++++ Data to examine
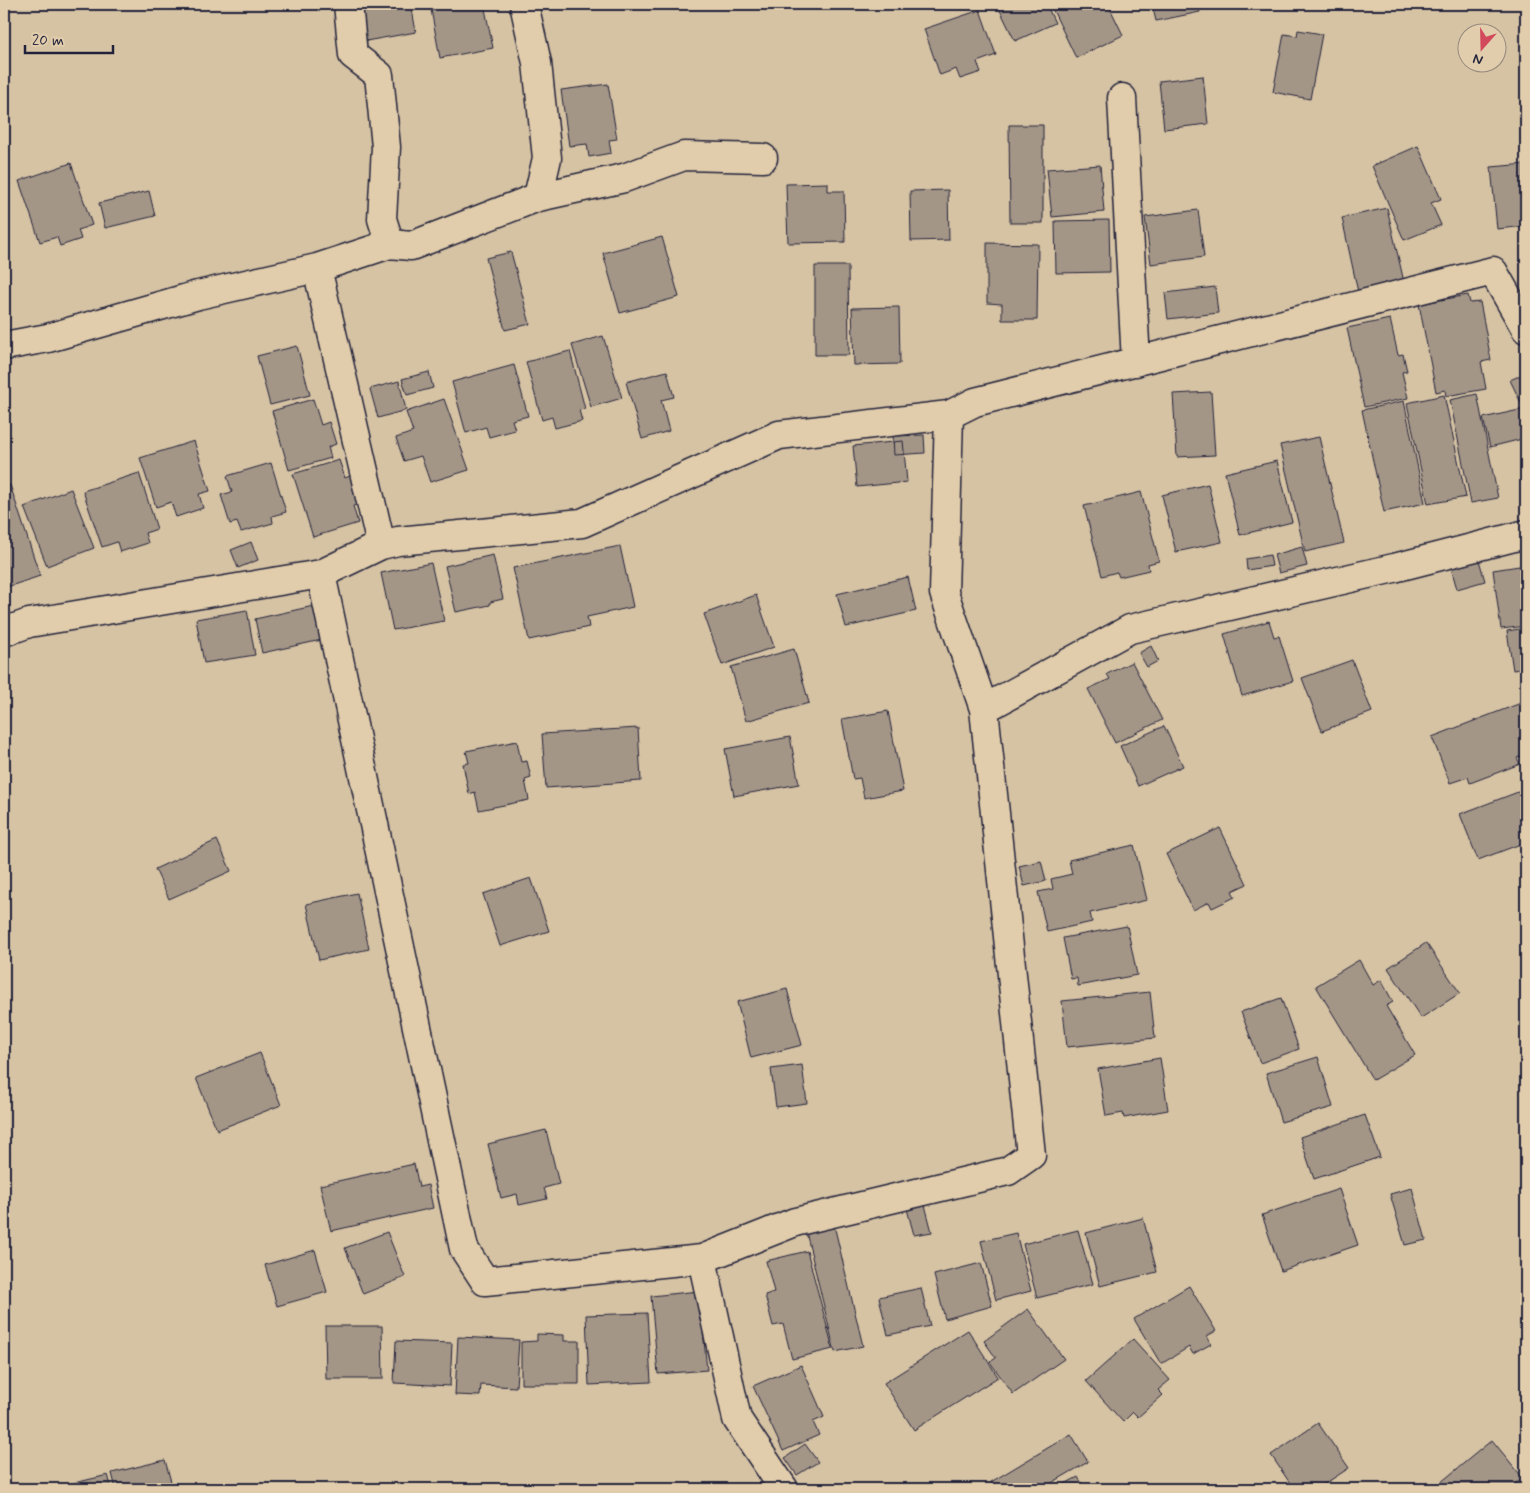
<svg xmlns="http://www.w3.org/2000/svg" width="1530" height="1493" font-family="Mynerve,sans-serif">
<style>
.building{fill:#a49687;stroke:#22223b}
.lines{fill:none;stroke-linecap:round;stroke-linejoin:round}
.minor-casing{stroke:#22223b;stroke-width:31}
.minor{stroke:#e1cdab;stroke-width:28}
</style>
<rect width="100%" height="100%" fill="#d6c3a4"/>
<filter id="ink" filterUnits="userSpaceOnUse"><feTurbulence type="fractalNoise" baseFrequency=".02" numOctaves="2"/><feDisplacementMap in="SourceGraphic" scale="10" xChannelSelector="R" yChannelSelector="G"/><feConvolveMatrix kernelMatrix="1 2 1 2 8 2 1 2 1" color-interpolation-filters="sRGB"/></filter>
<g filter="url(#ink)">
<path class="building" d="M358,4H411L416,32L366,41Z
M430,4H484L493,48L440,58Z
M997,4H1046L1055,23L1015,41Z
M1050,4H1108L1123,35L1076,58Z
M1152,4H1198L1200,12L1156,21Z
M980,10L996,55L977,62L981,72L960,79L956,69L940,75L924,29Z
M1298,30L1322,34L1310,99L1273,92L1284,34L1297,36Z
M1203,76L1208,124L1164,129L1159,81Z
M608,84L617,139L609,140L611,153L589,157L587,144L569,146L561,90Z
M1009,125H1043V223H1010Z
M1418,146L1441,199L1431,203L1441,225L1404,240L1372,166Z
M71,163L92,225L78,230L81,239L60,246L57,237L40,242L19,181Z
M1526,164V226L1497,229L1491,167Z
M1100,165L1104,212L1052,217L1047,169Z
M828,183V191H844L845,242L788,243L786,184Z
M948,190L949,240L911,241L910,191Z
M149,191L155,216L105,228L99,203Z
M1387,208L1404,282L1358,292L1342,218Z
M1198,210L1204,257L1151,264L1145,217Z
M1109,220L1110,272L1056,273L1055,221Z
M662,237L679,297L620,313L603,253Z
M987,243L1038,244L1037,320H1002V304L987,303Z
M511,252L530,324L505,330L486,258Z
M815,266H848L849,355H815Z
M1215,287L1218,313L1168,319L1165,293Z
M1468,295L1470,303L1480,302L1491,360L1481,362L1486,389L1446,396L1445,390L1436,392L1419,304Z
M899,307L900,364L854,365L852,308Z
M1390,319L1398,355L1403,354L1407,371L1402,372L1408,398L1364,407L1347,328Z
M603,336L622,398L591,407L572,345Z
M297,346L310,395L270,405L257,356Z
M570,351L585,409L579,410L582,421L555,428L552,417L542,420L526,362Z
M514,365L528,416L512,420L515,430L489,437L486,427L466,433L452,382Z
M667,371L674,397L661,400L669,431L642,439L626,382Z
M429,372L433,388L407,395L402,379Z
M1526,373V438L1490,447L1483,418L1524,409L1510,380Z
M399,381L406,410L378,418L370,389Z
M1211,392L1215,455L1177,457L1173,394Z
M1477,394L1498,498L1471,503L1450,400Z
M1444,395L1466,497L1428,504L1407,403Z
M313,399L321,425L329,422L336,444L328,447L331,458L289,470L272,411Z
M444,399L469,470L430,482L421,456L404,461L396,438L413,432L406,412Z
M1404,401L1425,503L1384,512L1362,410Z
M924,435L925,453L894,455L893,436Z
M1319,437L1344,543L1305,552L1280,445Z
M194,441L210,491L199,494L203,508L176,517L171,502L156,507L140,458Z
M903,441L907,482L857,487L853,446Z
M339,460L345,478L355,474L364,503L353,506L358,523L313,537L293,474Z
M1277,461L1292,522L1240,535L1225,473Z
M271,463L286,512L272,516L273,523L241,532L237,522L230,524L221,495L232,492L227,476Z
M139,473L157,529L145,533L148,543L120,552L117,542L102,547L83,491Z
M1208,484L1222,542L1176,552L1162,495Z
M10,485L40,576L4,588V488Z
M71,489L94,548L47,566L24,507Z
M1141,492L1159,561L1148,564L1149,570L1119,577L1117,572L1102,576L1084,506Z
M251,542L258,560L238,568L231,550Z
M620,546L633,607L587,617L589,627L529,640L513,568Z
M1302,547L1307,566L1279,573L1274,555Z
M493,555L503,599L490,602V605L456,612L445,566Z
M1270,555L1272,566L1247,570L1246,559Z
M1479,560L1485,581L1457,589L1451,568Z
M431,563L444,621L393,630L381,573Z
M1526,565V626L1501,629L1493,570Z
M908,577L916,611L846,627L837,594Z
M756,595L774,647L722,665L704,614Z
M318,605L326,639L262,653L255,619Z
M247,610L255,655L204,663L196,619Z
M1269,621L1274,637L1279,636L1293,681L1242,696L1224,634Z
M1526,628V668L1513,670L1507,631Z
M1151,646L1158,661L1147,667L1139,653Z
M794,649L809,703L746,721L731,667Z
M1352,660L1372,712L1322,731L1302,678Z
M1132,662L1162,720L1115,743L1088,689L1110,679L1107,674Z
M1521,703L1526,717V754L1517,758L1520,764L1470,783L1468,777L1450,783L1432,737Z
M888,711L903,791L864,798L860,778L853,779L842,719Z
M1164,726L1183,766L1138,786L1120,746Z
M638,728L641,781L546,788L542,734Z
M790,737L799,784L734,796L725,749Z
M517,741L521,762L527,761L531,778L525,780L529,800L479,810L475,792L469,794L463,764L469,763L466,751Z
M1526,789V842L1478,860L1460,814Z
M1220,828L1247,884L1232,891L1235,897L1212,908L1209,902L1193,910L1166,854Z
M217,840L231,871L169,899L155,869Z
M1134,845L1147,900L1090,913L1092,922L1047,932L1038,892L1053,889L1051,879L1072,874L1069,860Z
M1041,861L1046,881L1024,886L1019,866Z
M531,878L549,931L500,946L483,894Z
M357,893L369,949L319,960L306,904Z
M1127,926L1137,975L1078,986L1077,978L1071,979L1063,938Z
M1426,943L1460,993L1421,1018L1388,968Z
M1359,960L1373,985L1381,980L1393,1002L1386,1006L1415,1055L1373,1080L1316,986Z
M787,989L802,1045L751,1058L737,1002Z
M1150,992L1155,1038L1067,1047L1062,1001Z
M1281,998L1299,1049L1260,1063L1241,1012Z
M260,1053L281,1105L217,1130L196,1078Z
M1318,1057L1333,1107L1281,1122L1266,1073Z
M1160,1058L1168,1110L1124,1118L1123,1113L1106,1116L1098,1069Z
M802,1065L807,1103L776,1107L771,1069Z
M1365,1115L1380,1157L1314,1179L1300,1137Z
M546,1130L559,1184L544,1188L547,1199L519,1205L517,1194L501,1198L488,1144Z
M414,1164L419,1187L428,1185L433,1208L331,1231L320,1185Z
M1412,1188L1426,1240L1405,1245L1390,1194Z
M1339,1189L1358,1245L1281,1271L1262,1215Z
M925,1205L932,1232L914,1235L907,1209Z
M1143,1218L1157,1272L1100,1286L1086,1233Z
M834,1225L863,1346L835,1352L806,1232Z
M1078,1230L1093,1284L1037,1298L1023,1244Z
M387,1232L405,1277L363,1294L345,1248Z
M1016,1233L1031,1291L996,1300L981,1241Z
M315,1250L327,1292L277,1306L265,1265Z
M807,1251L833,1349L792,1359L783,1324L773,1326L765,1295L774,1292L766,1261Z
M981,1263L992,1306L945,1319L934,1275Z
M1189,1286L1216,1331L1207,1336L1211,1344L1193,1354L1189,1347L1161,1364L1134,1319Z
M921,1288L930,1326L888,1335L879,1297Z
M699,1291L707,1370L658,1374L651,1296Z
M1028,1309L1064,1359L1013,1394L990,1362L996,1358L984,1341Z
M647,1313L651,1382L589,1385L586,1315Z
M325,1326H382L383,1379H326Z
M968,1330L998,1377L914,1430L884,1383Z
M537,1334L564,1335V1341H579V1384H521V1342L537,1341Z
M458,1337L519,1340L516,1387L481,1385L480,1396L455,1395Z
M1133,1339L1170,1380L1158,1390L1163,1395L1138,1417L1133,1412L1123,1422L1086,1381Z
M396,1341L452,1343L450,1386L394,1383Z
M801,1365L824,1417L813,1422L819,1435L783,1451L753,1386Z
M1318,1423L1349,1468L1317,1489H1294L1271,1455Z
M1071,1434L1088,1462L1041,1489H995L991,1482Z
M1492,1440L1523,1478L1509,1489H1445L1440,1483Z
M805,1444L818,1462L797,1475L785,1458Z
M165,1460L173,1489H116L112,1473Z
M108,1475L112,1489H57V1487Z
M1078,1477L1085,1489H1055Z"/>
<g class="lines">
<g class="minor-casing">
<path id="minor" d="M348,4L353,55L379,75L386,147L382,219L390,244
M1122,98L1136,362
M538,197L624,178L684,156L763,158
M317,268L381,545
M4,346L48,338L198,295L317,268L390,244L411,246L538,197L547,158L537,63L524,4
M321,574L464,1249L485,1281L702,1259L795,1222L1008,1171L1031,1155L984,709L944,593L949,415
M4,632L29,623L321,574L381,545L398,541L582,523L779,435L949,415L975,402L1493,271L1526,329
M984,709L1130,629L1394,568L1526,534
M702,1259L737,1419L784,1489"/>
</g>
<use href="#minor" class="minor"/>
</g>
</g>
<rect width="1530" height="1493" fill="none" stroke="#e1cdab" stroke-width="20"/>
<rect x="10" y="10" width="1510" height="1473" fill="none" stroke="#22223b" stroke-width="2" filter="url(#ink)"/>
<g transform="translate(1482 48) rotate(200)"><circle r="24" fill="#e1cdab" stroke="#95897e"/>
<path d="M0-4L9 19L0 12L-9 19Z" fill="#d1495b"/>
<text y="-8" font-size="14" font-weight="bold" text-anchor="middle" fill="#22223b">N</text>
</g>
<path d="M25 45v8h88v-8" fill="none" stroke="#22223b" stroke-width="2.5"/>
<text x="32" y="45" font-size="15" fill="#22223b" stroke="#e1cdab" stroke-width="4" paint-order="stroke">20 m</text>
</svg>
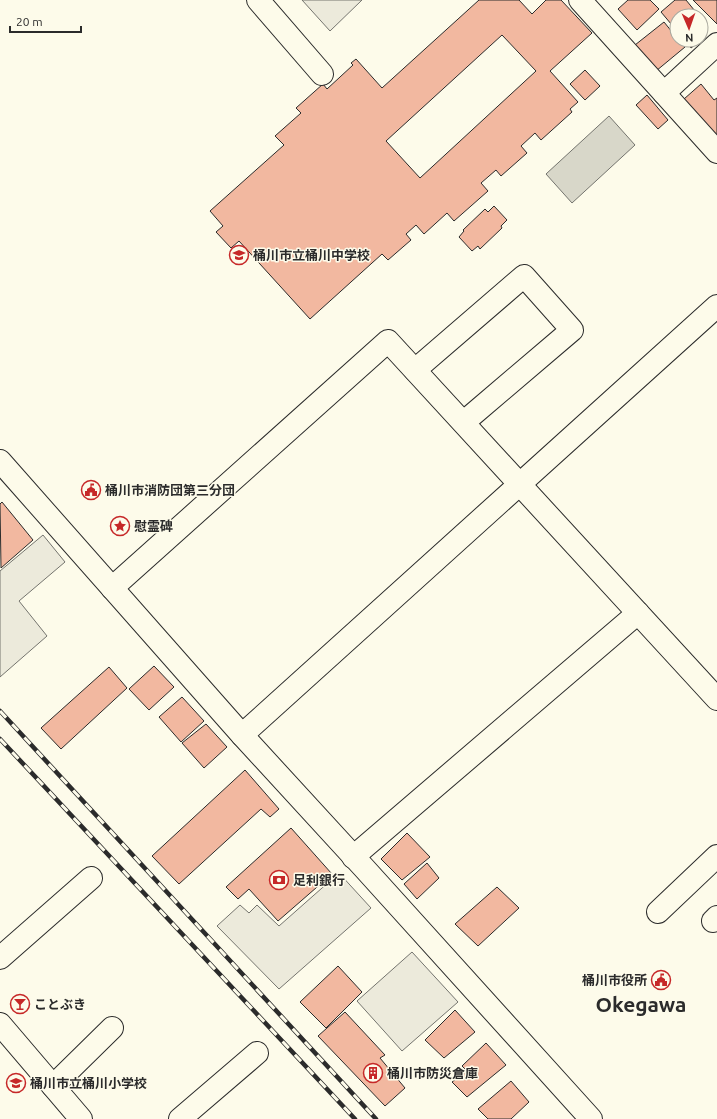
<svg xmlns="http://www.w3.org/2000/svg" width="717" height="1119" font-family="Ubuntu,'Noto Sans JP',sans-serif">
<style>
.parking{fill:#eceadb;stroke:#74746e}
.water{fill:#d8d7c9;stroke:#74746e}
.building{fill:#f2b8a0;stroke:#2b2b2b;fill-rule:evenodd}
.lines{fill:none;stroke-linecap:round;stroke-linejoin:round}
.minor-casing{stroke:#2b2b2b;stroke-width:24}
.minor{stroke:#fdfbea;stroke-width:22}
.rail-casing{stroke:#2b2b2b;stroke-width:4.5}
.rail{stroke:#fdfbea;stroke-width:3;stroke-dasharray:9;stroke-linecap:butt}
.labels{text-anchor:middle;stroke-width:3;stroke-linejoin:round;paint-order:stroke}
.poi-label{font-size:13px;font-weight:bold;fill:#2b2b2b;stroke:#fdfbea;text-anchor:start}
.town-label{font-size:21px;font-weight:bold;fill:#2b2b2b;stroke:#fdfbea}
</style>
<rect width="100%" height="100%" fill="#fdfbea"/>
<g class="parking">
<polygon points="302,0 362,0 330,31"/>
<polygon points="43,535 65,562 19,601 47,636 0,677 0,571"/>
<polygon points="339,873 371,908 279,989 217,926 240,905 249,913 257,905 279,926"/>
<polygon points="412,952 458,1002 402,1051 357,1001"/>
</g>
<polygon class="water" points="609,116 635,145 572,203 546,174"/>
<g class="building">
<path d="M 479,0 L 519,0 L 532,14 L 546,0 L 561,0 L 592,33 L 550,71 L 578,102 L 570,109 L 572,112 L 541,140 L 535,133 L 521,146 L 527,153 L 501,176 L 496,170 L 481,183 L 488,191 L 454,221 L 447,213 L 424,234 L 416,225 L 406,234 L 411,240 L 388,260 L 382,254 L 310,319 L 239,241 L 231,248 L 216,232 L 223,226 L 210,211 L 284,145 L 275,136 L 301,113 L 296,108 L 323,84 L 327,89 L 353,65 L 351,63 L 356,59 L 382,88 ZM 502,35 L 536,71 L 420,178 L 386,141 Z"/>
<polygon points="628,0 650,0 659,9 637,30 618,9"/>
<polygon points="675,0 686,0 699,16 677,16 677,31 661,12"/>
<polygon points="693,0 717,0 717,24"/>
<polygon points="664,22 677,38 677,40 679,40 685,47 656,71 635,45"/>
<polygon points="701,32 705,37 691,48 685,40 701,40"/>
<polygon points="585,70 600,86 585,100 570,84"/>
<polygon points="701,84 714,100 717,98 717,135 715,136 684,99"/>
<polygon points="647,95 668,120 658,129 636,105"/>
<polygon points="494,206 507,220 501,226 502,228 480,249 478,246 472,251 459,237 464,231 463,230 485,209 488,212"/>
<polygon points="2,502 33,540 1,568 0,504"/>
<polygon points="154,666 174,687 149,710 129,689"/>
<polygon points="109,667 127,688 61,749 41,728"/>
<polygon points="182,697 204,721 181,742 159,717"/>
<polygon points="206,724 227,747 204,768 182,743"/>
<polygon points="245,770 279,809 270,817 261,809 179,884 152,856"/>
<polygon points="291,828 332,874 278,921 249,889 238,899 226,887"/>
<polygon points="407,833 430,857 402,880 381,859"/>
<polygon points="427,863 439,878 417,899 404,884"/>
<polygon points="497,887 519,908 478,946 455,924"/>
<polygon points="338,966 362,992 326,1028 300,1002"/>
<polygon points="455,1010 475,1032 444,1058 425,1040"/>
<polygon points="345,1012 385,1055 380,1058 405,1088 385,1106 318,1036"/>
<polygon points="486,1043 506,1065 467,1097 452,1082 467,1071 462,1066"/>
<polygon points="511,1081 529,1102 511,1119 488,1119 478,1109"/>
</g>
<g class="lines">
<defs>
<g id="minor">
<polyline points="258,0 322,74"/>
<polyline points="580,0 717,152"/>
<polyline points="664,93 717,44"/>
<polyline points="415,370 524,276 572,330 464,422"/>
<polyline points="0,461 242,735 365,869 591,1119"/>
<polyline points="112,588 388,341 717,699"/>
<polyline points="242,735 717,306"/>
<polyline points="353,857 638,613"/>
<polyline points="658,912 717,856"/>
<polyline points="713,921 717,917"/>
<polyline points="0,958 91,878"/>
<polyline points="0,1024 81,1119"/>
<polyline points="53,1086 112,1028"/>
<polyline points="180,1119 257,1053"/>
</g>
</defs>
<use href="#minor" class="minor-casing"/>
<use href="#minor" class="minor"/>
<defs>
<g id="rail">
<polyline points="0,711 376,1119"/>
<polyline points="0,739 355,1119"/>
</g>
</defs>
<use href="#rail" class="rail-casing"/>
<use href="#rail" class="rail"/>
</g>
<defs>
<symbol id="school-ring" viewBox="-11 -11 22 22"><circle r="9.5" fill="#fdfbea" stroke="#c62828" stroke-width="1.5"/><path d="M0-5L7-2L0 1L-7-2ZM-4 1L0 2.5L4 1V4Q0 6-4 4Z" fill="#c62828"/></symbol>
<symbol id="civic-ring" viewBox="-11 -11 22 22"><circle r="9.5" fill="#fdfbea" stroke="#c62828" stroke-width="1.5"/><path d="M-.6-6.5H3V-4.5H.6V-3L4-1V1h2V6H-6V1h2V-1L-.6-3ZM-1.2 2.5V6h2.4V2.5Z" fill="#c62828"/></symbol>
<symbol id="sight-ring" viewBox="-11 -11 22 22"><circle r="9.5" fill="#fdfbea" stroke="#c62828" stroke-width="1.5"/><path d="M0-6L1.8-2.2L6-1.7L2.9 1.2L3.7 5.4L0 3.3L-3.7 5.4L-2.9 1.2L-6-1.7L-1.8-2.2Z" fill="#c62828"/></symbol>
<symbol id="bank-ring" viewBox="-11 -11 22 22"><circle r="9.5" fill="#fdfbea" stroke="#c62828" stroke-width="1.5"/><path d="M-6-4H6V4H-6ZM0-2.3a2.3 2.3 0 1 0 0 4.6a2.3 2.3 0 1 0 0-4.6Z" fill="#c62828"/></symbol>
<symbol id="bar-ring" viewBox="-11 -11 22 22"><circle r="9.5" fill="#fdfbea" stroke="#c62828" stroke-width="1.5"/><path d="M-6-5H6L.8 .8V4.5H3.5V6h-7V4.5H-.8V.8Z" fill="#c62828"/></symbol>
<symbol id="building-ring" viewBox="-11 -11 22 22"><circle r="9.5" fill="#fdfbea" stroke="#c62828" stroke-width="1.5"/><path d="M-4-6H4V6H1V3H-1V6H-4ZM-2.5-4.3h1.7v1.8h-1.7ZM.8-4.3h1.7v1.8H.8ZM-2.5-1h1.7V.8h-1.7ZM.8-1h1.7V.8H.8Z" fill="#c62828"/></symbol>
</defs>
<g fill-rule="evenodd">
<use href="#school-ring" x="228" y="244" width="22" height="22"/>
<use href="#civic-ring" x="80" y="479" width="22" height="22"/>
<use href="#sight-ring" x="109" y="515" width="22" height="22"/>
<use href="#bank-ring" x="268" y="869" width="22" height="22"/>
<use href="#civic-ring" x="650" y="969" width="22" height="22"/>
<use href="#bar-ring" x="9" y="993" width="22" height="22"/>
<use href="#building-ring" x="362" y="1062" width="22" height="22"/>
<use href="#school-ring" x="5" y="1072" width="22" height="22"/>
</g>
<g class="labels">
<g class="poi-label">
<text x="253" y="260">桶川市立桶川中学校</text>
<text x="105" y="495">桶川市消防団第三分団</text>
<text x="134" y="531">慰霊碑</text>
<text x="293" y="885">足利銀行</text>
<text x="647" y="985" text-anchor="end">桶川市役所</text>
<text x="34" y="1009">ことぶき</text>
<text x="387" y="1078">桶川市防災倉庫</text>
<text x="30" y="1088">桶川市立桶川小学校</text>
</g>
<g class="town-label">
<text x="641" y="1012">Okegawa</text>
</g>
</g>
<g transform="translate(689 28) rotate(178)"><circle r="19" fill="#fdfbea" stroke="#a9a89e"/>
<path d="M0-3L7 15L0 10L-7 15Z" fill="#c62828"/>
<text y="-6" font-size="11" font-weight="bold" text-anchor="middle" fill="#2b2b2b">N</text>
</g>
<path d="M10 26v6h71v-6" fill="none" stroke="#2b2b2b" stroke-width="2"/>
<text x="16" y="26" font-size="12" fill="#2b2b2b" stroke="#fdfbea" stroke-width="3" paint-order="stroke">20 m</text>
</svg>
++++++++
## Task requirements
Only a number is expected: the count of lines in the data that contain the word "labels".

## Solution to this task
2